Review – 45 Years, Minerva Theatre, Chichester, 17th June 2026

We can’t be held responsible to our current partners about our previous relationships, before we met them, can we? Provided we’re honest about them? That’s one of the questions that is touched on, although not fully explored, in Hannah Patterson’s adaptation of Andrew Haigh’s film 45 Years, presently at the Minerva Theatre in Chichester.

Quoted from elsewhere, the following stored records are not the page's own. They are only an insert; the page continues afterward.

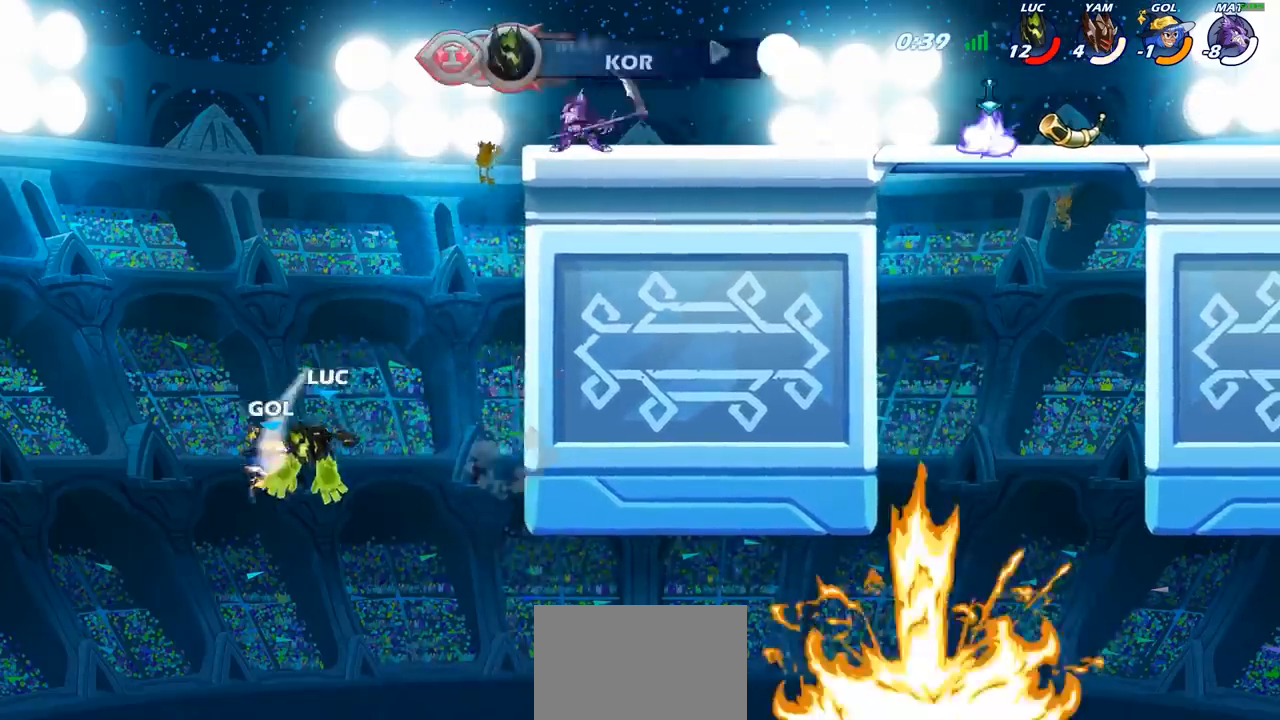
{"buttons": [], "left_stick": "right", "right_stick": "center", "events": [[150, "left_stick", "down-left"], [183, "R1", "down"], [233, "R1", "up"], [250, "left_stick", "center"], [500, "left_stick", "right"]]}
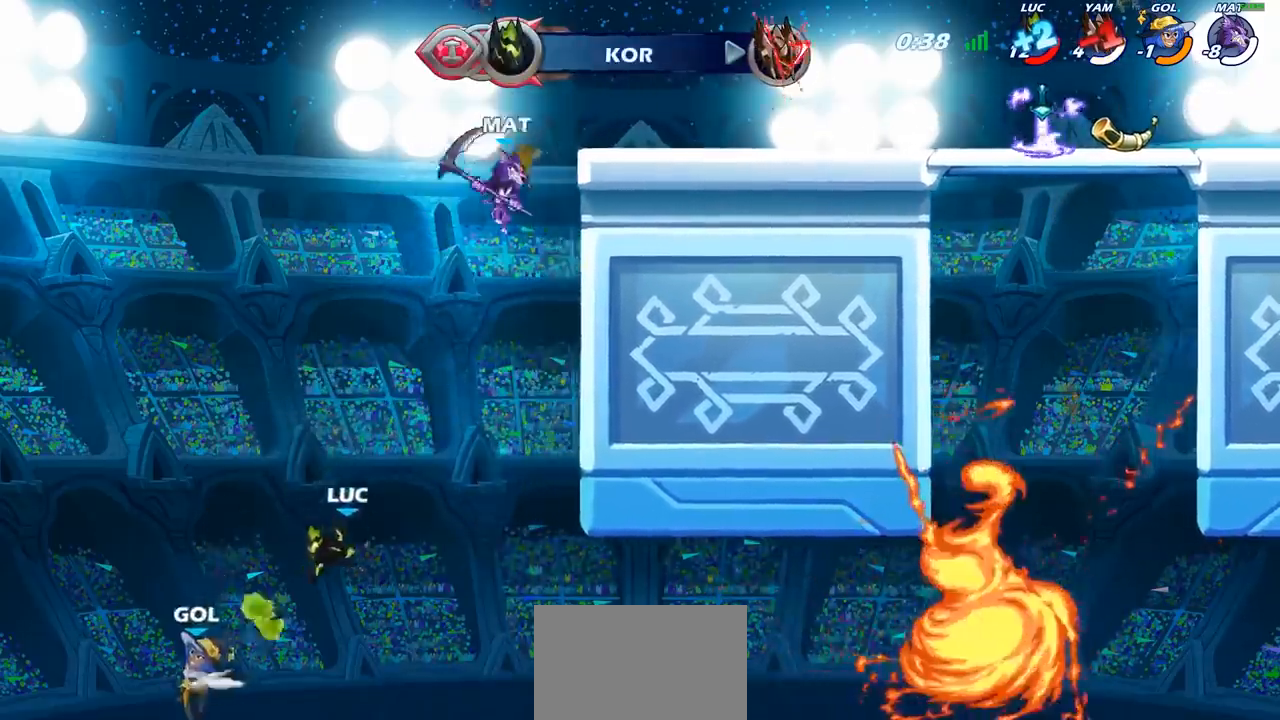
{"buttons": ["CIRCLE"], "left_stick": "right", "right_stick": "center", "events": [[150, "CROSS", "down"], [283, "CROSS", "up"], [417, "CIRCLE", "down"]]}
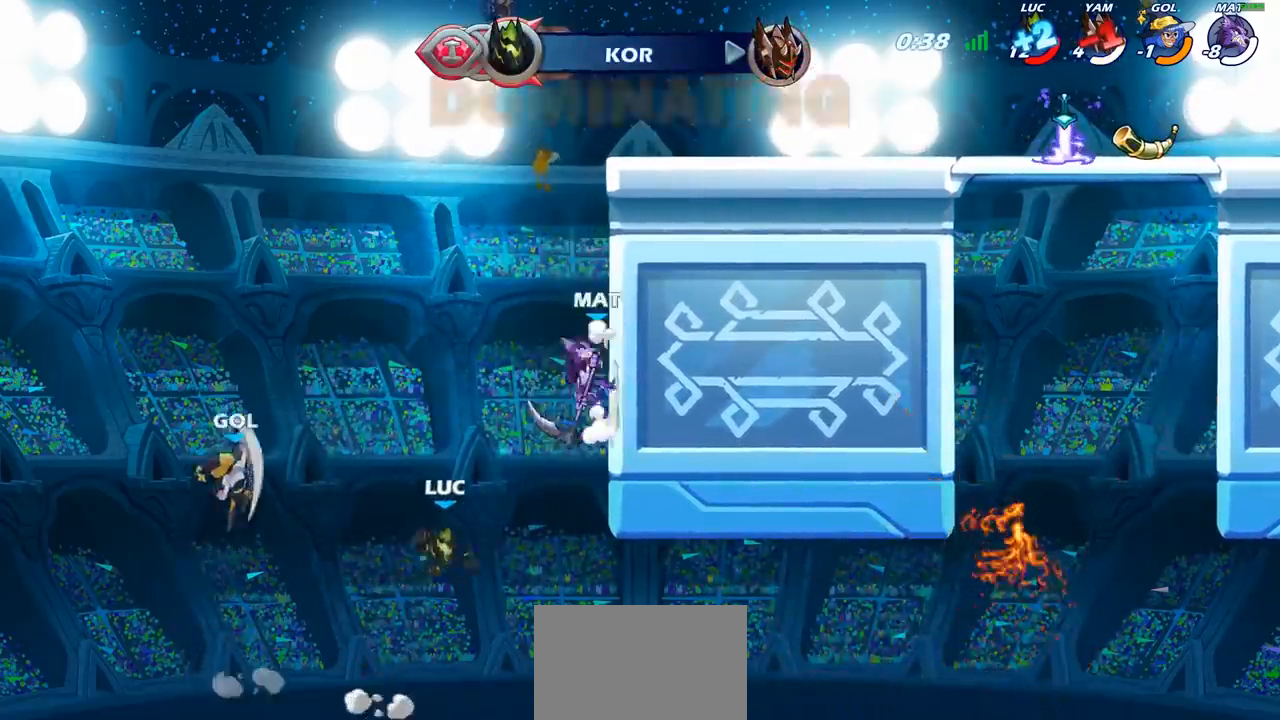
{"buttons": [], "left_stick": "up-left", "right_stick": "center", "events": [[100, "CIRCLE", "up"], [500, "left_stick", "up-left"]]}
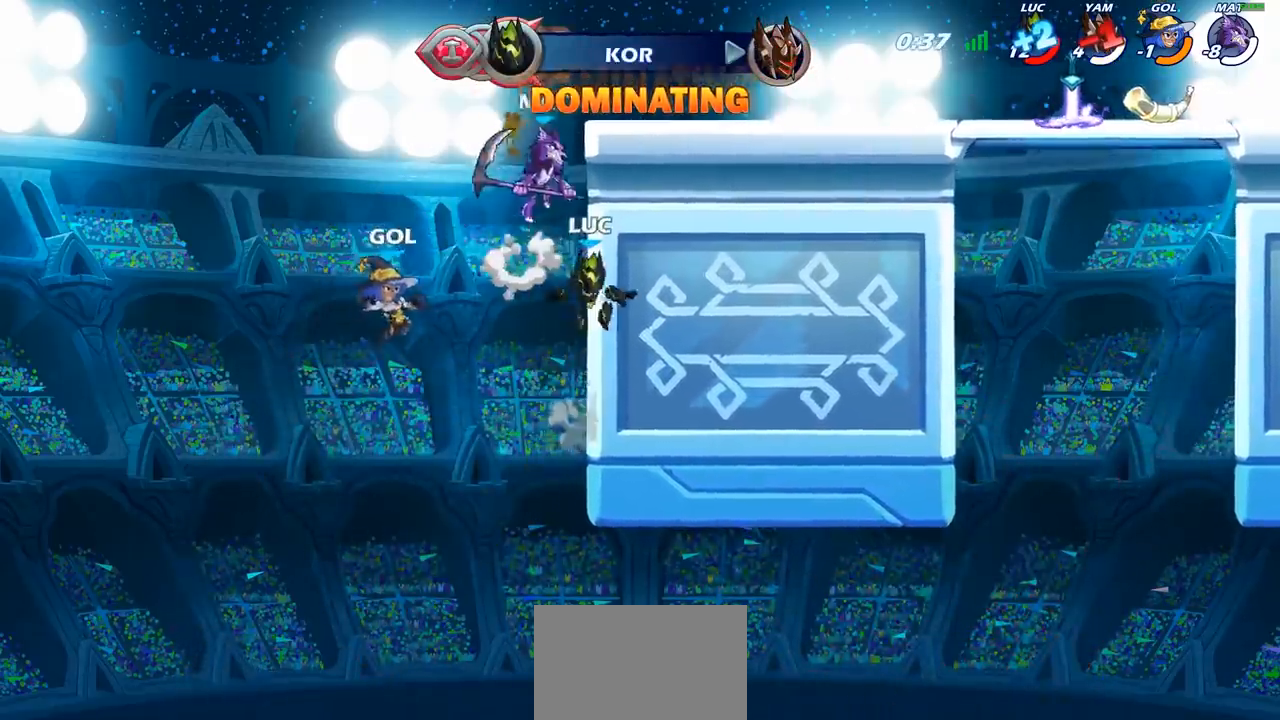
{"buttons": [], "left_stick": "right", "right_stick": "center", "events": [[83, "CROSS", "down"], [167, "left_stick", "up"], [200, "R2", "down"], [217, "CROSS", "up"], [333, "left_stick", "right"], [417, "R2", "up"]]}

Before Geoff met and married Kate, he was holidaying in Switzerland with his previous girlfriend, Katja, who came to an untimely death by falling into a glacier. Her body was never found or recovered – until, in a bolt from the blue 45 years later, Geoff receives a letter from the Swiss authorities informing him that her body has been found, still trapped in the ice. Obviously, this would be upsetting news to anyone, bringing back those awful days at the time of her death. But what now? Should he do anything about it? Travel to Switzerland to view the body? After all, he’s no spring chicken. And why did the authorities contact him, 45 years later, at an address that they wouldn’t have known about – unless he’d been keeping them updated?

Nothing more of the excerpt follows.